*Task prompt*: Turn the lines from the start of the listing through the line containing "Identify the document" into a JSON list of strings, one string per line, and leave out blank lines and pictures.
○ ○ ○ ○ ○ ○ ○
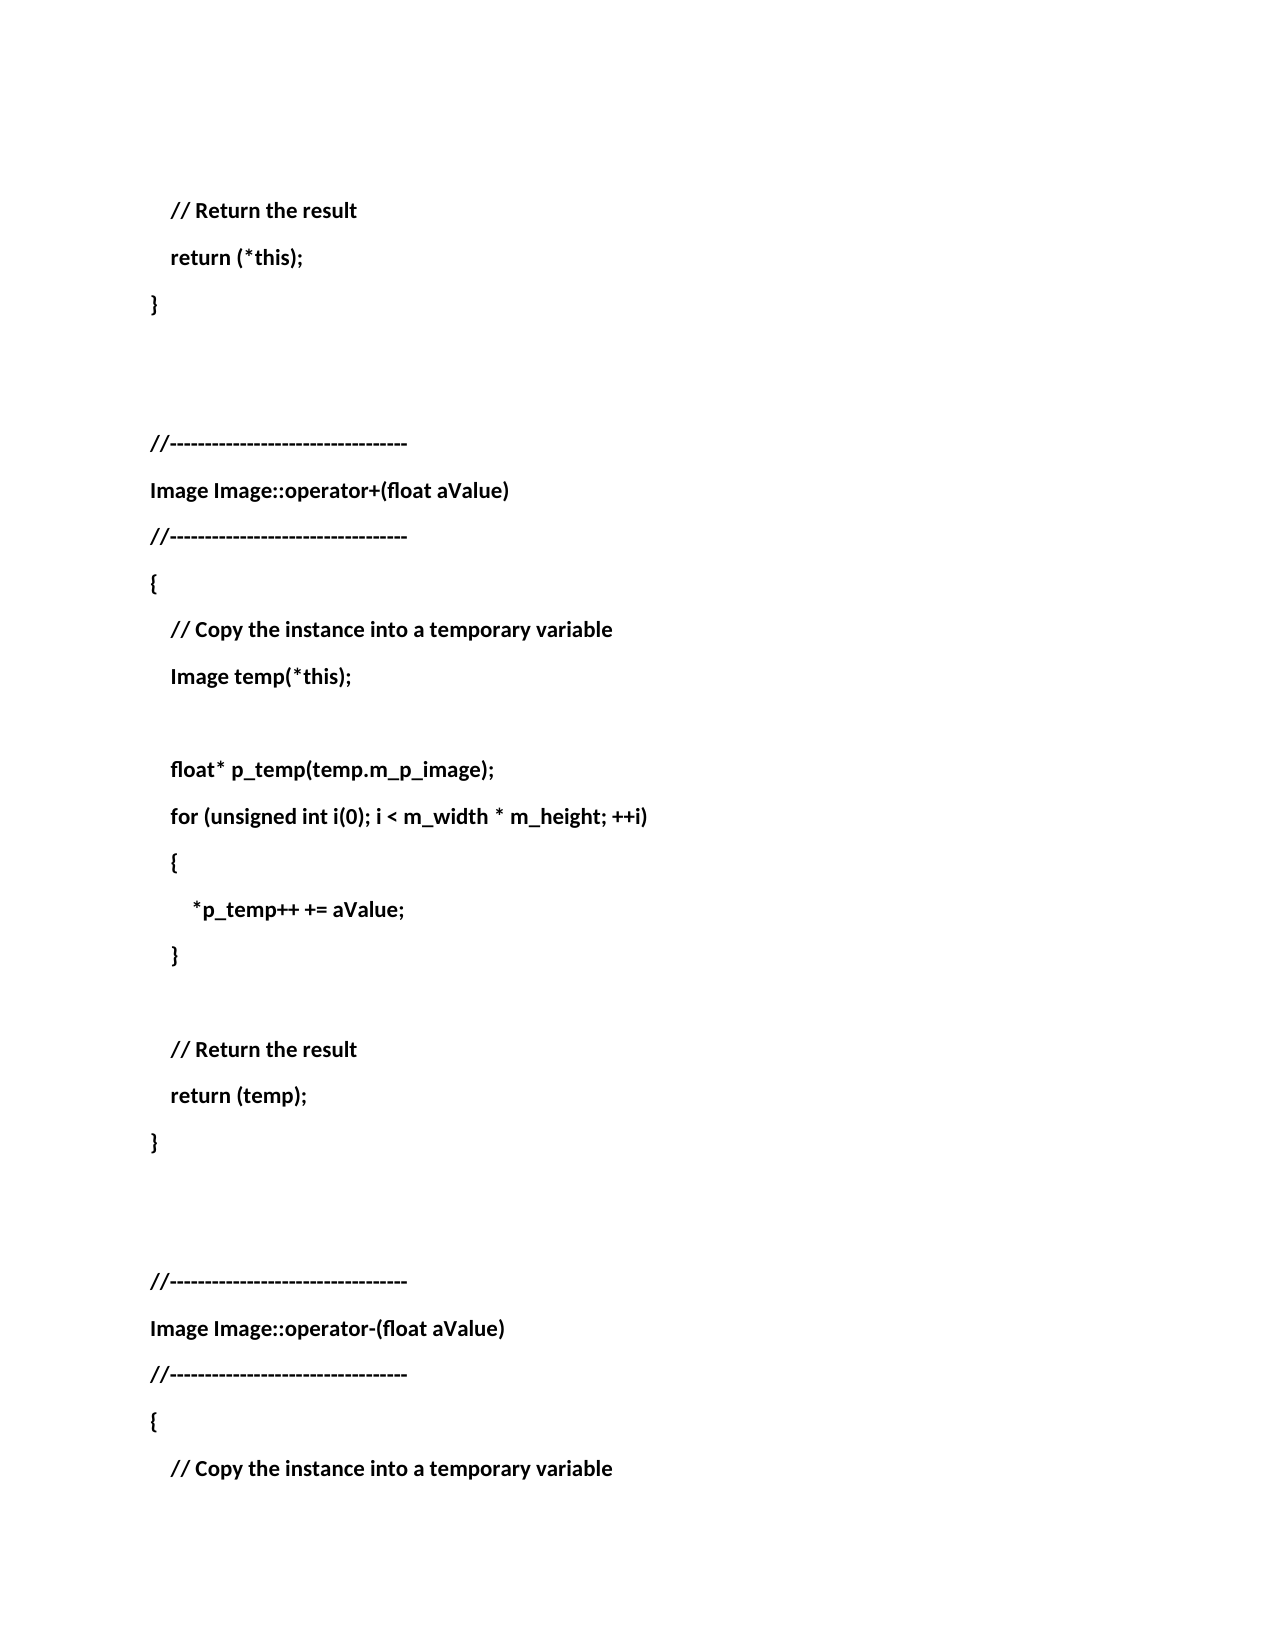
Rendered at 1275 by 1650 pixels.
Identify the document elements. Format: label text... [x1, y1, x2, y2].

text //---------------------------------- [150, 1361, 1125, 1389]
text Image Image::operator-(float aValue) [150, 1314, 1125, 1342]
text Image Image::operator+(float aValue) [150, 476, 1125, 504]
text // Return the result [150, 1035, 1125, 1063]
text float* p_temp(temp.m_p_image); [150, 755, 1125, 783]
text { [150, 569, 1125, 597]
text { [150, 1407, 1125, 1435]
text //---------------------------------- [150, 429, 1125, 457]
text //---------------------------------- [150, 1267, 1125, 1296]
text *p_temp++ += aValue; [150, 895, 1125, 923]
text } [150, 942, 1125, 969]
text // Return the result [150, 197, 1125, 224]
text // Copy the instance into a temporary variable [150, 1454, 1125, 1482]
text //---------------------------------- [150, 522, 1125, 551]
text return (temp); [150, 1081, 1125, 1109]
text for (unsigned int i(0); i < m_width * m_height; ++i) [150, 802, 1125, 830]
text { [150, 848, 1125, 876]
text return (*this); [150, 243, 1125, 271]
text } [150, 1128, 1125, 1156]
text } [150, 290, 1125, 318]
text Image temp(*this); [150, 662, 1125, 690]
text // Copy the instance into a temporary variable [150, 616, 1125, 644]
○ ○ ○ ○ ○ ○ ○
*Expected output*:
[
  "Rendered at 1275 by 1650 pixels.",
  "Identify the document elements. Format: label text... [x1, y1, x2, y2]."
]